Let Y be the outcome, X the confounders, and A the binary treatment.
Bear in mind, all of this assumes no unmeasured confounders - that we know that X contains everything that impacts Y and A.
Let Y,X,A \sim P(Y,A,X)=P(Y|A,X)P(A|X)P(X).
Now focus on P(A|X). This is a treatment distribution - it is how treatments are assigned based on confounders (baseline covariates). It is the “true” treatment distribution - in other words, it generated the data. (For intuition, in a trial P(A|X)=0.5.) I am going to subscript expectations with respect to these treatment sampling distributions.

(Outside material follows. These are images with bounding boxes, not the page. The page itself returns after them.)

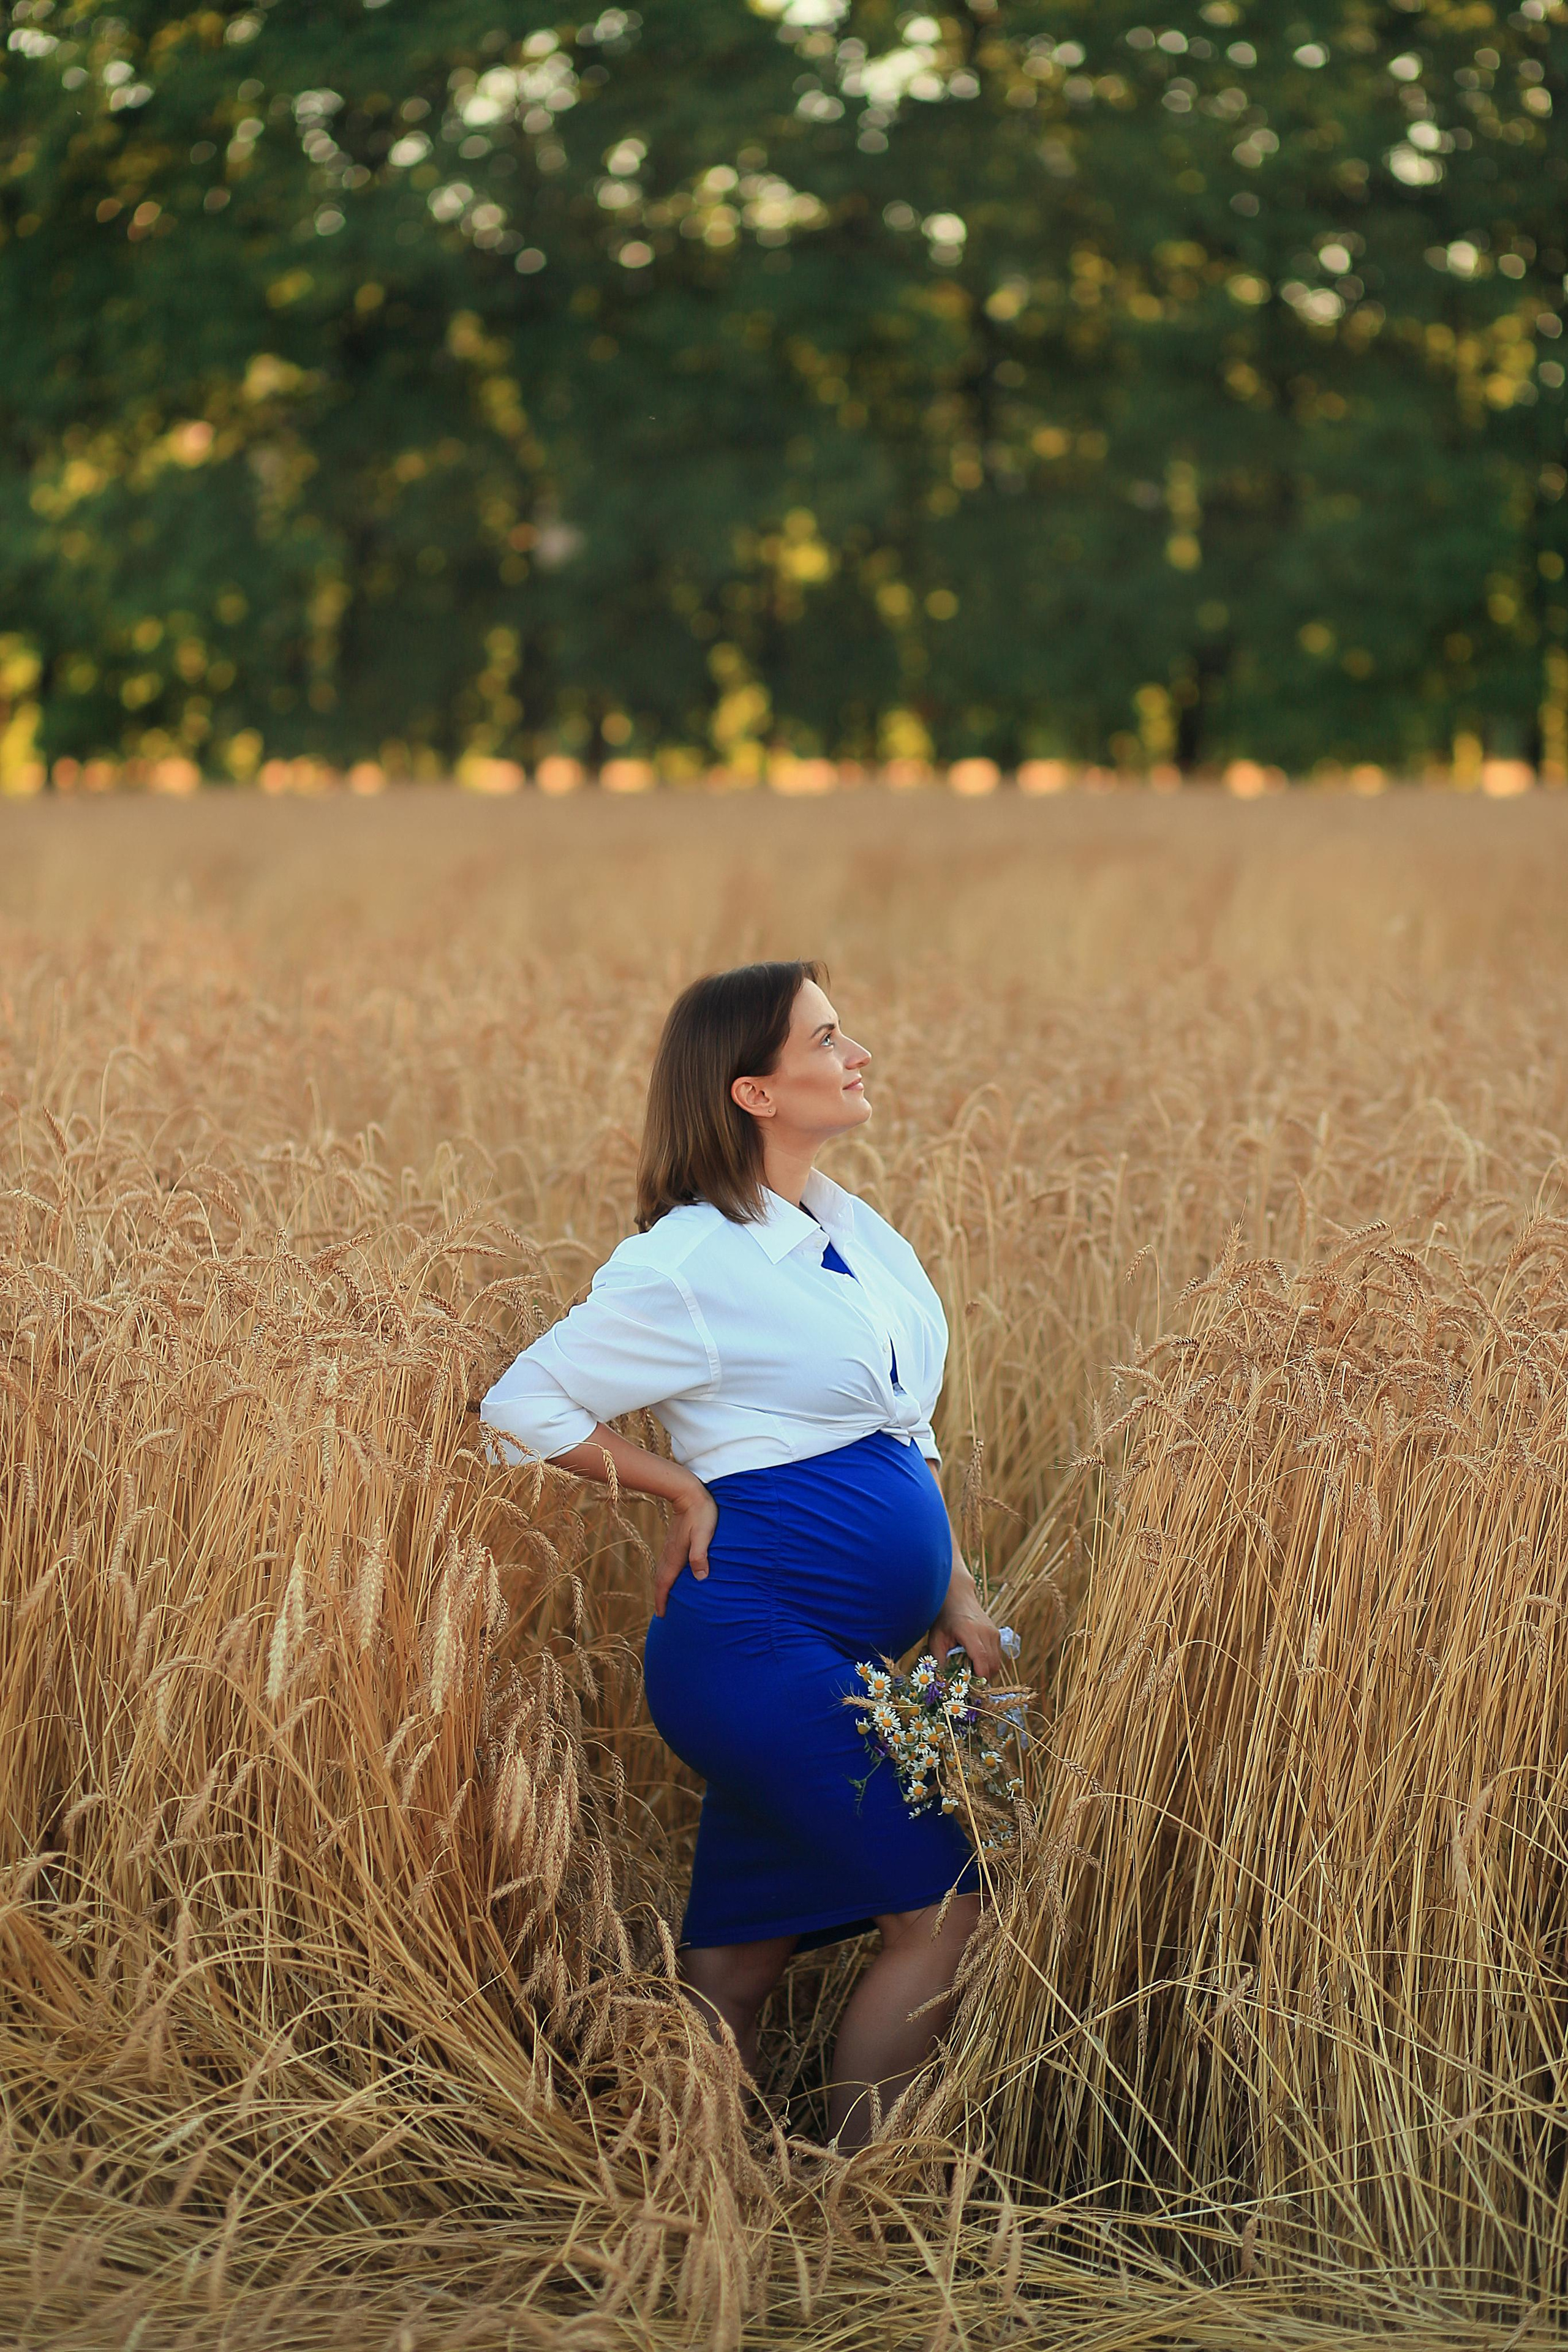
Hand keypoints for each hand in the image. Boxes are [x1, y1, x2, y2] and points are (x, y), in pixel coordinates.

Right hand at [653, 1476, 716, 1616]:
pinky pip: (667, 1563)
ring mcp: (670, 1546)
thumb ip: (700, 1555)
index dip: (662, 1600)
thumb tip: (700, 1577)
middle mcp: (670, 1553)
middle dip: (660, 1597)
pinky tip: (673, 1575)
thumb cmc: (701, 1512)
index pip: (665, 1583)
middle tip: (661, 1614)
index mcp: (675, 1555)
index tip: (661, 1616)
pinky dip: (666, 1575)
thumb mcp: (703, 1534)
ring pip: (663, 1571)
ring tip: (665, 1598)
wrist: (687, 1491)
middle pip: (661, 1580)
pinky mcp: (674, 1540)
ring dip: (662, 1586)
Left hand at [930, 1594, 1005, 1680]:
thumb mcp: (936, 1638)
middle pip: (992, 1663)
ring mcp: (994, 1632)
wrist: (957, 1597)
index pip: (981, 1656)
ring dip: (987, 1672)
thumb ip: (938, 1659)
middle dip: (983, 1678)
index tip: (974, 1687)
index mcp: (970, 1631)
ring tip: (972, 1676)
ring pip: (997, 1662)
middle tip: (970, 1687)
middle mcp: (986, 1631)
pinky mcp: (997, 1634)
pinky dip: (990, 1664)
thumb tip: (942, 1681)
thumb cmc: (943, 1618)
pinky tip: (977, 1664)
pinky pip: (997, 1656)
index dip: (980, 1674)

Now consider a different treatment distribution, which we would like to evaluate. In particular, consider the distribution I(A=a), which is 1 if the treatment is a and 0 otherwise. This is what we are after in causal inference. We ask: what would the average outcome be, were we to use treatment a, even if, in reality, we actually sampled the treatment random variable A from P(A|X), sometimes setting A to a and sometimes to not a.
EY(a) is the counterfactual expectation we would like to know - what would happen on average if we could set the treatment A to a.
Note that
EY(a)=E_{I(A=a)}Y=\int y P(y|a,x)I(A=a)p(x)dP.

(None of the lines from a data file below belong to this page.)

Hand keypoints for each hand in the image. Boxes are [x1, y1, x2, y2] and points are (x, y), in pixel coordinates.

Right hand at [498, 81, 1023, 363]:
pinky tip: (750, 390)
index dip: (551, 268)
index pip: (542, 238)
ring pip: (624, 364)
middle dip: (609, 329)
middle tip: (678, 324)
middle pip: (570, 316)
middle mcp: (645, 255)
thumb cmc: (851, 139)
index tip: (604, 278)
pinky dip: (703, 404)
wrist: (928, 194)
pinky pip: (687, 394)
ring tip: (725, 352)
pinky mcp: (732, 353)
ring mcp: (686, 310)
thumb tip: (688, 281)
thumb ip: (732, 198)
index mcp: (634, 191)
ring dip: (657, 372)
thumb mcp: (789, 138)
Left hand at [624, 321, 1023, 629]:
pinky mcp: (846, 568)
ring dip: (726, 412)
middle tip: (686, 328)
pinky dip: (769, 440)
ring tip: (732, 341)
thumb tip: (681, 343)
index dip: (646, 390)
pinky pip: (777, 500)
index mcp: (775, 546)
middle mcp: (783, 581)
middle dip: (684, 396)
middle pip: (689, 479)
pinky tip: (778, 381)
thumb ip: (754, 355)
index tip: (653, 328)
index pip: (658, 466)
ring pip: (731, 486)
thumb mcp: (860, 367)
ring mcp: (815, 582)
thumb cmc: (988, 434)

One way to think about IPTW is as a density transform.
Note (I only multiply by 1):
E_{I(A=a)}Y=E_{I(A=a)}\frac{P(Y,A,X)}{P(Y,A,X)} Y = E_{P(A|X)}\frac{P(Y|A,X)I(A=a)P(X)}{P(Y,A,X)} Y which can be estimated with \frac{1}{n} \sum \frac{I(A_i=a)}{P(A_i|X_i)} Y_i, which is an IPTW estimator with density P(A_i|X_i) as the propensity.
In contrast multivariate adjustment would be something like Y=\theta A + \eta X+\epsilon, where we try to assume a normal distribution for Y|A,X that is linear in its parameters. If that multivariate model is wrong (it almost certaintly is), then the causal inference is wrong.
Whereas with IPW only P(A_i|X_i) needs to be specified correctly, and generally this is done with a nonparametric estimator (will need more sample to do this, of course). It is easier in theory to specify and estimate P(A|X) in IPW than P(Y|A,X) as in the multivariate adjustment case.
Hence IPW is a very popular method, and one would not generally use multivariate adjustment - a multivariable model may require less sample, but the bias from mispecifying the model doesn’t make up for it.